→ Work to be completed
Return every row that contains the string "ATTORNEY", matching case exactly.

--

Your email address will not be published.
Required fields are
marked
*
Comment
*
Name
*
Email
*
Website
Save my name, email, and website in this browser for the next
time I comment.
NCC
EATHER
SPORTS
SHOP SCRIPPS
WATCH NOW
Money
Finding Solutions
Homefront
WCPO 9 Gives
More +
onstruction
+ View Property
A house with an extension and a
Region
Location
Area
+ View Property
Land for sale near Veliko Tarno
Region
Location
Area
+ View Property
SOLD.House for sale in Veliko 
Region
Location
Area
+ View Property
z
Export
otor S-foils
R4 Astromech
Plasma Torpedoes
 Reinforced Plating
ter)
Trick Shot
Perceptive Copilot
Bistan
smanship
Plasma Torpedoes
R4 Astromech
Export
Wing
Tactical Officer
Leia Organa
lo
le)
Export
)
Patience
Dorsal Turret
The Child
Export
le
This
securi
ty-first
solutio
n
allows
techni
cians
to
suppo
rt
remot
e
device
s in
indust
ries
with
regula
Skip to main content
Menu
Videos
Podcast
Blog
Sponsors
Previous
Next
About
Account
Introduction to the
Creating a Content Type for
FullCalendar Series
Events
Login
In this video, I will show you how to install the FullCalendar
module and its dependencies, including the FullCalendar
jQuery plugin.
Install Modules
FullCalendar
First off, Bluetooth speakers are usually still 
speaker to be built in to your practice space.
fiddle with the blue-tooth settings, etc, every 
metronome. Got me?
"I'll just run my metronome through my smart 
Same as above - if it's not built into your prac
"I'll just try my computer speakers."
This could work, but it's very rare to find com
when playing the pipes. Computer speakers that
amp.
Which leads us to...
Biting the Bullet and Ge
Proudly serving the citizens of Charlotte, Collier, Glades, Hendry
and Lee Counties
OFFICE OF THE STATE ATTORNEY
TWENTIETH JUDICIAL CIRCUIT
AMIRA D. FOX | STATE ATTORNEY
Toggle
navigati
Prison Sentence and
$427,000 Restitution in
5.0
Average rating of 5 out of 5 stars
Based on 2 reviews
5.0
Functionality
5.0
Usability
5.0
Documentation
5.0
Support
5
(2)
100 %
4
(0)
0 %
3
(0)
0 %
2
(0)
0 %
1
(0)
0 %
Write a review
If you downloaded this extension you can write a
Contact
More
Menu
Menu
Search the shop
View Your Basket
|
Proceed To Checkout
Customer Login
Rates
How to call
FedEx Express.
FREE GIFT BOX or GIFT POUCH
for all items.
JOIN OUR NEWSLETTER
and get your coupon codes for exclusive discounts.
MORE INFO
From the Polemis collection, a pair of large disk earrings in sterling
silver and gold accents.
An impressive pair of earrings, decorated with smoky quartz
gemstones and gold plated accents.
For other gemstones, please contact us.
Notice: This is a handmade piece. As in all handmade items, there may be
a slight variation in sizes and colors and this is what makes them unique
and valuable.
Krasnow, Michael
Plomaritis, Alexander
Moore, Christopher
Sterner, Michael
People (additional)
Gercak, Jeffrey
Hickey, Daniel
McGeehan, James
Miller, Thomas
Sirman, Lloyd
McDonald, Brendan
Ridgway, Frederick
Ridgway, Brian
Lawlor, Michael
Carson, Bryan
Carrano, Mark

--

→ Written response
OFFICE OF THE STATE ATTORNEY
AMIRA D. FOX | STATE ATTORNEY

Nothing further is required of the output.